The author writes that Gehazi walked away, with skin that was flaky and white as snow.

I was once an avid giver to the church. I invested just like one would with the stock market. My thought was that if I gave frequently, I would receive a return on my investment. Maybe I would be listened to more, or my ideas would be implemented more than others. Or maybe it was like insurance. When my car broke down, I would be able to go to the church and say, "Look, I gave this much. What can you do for me now?"

After a couple years of doing this, I realized that the direction the church was going was not the direction I wanted the church to go. I started getting angry. I started wondering why my investment was not returning what I expected. I started complaining. My heart became bitter. My money had resentment tied to it now.

There were rumors of building campaigns and the debt that goes along with that, so I became even more calloused to the idea of giving without strings attached. I couldn't enjoy giving any longer because I had set up this whole construct in my mind of a stock market, where I would touch and see the returns of my investment. This didn't happen though. I felt as though I was giving to an invisible being, although the needs that were being met were all around me.

I finally opted out. I couldn't find the wherewithal to give without having high expectations of where my dollars went. I could either give with resentment and high expectations, or stop giving and find some peace of mind and somewhere else to pour my money into.

Directions
Duplicate the part of the giving passage that begins at the words "After a couple" and stops after "all around me.".

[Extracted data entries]

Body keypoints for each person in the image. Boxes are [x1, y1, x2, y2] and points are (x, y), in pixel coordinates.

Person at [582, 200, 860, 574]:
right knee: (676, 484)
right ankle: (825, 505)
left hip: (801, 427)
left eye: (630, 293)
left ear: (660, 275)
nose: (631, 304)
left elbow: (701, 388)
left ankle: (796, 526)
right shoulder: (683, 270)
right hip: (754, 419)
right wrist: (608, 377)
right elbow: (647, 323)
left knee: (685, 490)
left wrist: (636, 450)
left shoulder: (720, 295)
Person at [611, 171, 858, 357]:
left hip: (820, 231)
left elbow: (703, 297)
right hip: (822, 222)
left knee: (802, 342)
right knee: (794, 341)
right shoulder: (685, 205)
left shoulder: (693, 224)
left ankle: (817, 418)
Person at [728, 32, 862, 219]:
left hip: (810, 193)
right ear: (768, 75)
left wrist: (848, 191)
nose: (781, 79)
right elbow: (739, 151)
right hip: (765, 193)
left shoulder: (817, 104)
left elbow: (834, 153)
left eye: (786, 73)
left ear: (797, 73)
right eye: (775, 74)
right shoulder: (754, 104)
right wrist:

Exercise answer
After a couple years of doing this, I realized that the direction the church was going was not the direction I wanted the church to go. I started getting angry. I started wondering why my investment was not returning what I expected. I started complaining. My heart became bitter. My money had resentment tied to it now.

There were rumors of building campaigns and the debt that goes along with that, so I became even more calloused to the idea of giving without strings attached. I couldn't enjoy giving any longer because I had set up this whole construct in my mind of a stock market, where I would touch and see the returns of my investment. This didn't happen though. I felt as though I was giving to an invisible being, although the needs that were being met were all around me.